Berlin explique cette décision par "la forte pression migratoire actuelle vers l'Allemagne" ainsi que par "la suspension persistante des transferts de Dublin par certains États membres", dont l'Italie, qui "renforce les défis majeurs pour l'Allemagne en termes de capacités d'accueil et d'hébergement".

Le règlement de Dublin, très controversé parmi les Vingt-Sept, prévoit que le pays d'arrivée d'un migrant dans l'UE traite sa demande d'asile.

"Devoir de solidarité européenne"

La décision allemande a été vivement critiquée, vendredi, par le député européen  Raphaël Glucksmann (Place publique) qui y voit un précédent "dangereux et risqué" et "l'antithèse" de l'ouverture des frontières allemandes aux réfugiés syriens en 2015 par  Angela Merkel, qui avait alors "sauvé l'Europe".

L'eurodéputé a insisté sur l'urgence d'"une réforme de la politique migratoire". "La Commission européenne est d'accord mais qui bloque ? Ce sont les États, c'est le Conseil européen, y compris la France d'ailleurs", a-t-il rappelé, craignant que "cette gestion nationale de la question migratoire" aboutisse "à une catastrophe à l'échelle du continent".

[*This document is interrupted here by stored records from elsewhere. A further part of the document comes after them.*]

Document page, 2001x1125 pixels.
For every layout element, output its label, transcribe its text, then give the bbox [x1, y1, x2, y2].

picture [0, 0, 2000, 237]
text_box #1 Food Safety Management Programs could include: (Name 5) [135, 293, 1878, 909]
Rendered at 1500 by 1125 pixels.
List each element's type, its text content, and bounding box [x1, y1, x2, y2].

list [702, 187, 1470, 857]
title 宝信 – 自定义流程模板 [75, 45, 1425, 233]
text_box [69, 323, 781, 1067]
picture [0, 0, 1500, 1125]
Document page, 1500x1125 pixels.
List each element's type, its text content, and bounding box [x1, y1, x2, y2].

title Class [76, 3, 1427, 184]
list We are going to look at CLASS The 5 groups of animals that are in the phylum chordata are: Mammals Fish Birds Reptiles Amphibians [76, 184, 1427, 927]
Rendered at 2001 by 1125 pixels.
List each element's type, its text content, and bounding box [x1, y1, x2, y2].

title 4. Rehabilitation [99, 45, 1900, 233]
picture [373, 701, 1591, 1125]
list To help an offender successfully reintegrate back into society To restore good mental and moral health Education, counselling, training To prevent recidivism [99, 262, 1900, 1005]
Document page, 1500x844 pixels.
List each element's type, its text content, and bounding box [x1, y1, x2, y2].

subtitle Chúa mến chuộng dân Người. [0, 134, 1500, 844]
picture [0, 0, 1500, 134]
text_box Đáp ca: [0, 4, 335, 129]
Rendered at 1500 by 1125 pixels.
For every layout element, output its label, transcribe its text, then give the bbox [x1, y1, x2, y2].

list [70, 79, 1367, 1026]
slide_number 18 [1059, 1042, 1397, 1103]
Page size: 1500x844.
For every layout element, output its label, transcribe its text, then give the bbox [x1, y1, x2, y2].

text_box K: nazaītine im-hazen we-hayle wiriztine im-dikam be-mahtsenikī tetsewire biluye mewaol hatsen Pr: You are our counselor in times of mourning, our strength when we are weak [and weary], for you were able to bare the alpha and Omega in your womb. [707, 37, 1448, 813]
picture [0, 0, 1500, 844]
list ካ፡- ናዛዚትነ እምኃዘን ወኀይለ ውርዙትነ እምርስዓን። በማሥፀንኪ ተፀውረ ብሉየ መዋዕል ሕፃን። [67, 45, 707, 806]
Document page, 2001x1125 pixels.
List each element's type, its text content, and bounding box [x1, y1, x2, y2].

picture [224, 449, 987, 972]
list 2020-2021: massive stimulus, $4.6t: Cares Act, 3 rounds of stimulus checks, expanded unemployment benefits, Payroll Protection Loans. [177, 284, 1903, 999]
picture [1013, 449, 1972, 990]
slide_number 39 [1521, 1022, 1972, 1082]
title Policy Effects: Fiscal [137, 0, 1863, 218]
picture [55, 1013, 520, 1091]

Interrogé sur la situation à Lampedusa, le président français Emmanuel Macron a souligné "le devoir de solidarité européenne" et assuré que "des décisions seront prises avec l'Italie".

"Une pression migratoire accrue", selon Frontex

En France, une réunion convoquée par le ministre de l'Intérieur sur la situation de Lampedusa doit se tenir, vendredi, avec les services de la police, de la gendarmerie et de l'immigration.

"Tout le monde a vu les images extrêmement impressionnantes de cette submersion migratoire, dont ce n'est malheureusement que le début", avait déclaré, jeudi, à l'AFP Marion Maréchal, la numéro deux du parti d'extrême droite Reconquête, en annonçant son départ pour Lampedusa.

Lors d'un déplacement à Menton (Alpes-Maritimes) mardi,  Gérald Darmanin avait pour sa part annoncé des renforts dans la lutte contre l'immigration irrégulière à la frontière italienne, où la France constate "une augmentation de 100 % des flux", avait-il dit.

L'île italienne de Lampedusa est situé à une centaine de kilomètres des côtes tunisiennes. Crédit : Reuters

Les arrivées irrégulières de migrants en Italie par la Méditerranée en provenance d'Afrique du Nord se sont élevées à près de 114 300 entre janvier et août, presque deux fois plus qu'à la même période en 2022, selon les chiffres annoncés jeudi par Frontex.

"La pression migratoire accrue sur cette route pourrait persister dans les mois à venir, les passeurs baissant les prix pour les migrants partant de Libye et de Tunisie, dans un contexte de concurrence féroce entre les groupes criminels", indique Frontex dans un communiqué.

L'UE a signé en juillet, en présence notamment de la Première ministre italienne  Giorgia Meloni, un partenariat avec la  Tunisie afin de faire baisser le nombre d'arrivées de migrants en provenance de ce pays, prévoyant une aide de plusieurs centaines de millions d'euros.

Cet accord suscite la controverse, en raison de la dérive autoritaire du pouvoir tunisien et des abus perpétrés contre les migrants subsahariens dans ce pays. Les critiques ont redoublé, jeudi, après le refus des autorités tunisiennes de laisser entrer dans le pays une délégation de députés européens.